### Work task
Tally the lines below containing "dinero" and report only the total.
--
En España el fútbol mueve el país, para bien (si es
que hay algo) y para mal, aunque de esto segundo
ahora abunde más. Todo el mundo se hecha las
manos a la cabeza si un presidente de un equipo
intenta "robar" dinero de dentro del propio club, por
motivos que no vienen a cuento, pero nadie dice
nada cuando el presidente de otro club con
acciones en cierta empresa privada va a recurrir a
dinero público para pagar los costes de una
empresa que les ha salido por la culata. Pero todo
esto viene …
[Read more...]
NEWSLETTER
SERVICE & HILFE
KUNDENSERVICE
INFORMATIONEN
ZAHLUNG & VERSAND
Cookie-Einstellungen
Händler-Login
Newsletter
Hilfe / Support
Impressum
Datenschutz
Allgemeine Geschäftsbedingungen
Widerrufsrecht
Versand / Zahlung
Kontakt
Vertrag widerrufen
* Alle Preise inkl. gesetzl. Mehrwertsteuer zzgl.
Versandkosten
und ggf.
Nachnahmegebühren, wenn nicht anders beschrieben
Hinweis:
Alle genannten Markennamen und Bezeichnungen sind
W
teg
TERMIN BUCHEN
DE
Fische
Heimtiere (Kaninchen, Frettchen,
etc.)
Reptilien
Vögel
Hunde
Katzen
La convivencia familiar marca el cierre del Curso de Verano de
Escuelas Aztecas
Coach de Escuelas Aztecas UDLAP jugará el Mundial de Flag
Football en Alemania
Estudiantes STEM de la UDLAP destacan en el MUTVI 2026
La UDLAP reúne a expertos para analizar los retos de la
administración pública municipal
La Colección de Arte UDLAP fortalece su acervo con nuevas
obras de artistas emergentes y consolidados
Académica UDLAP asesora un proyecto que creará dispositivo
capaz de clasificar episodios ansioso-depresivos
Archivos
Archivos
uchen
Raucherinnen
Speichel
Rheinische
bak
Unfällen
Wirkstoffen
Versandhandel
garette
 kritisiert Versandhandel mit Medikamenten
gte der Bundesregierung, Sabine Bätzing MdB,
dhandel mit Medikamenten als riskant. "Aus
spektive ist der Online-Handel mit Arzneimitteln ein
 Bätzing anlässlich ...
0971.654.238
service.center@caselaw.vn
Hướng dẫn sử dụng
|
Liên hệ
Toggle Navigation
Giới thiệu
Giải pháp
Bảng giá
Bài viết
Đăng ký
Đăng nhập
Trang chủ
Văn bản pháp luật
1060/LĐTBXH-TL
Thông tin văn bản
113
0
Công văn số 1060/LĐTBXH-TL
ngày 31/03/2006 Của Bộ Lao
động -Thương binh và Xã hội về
--
### Reply to the task
2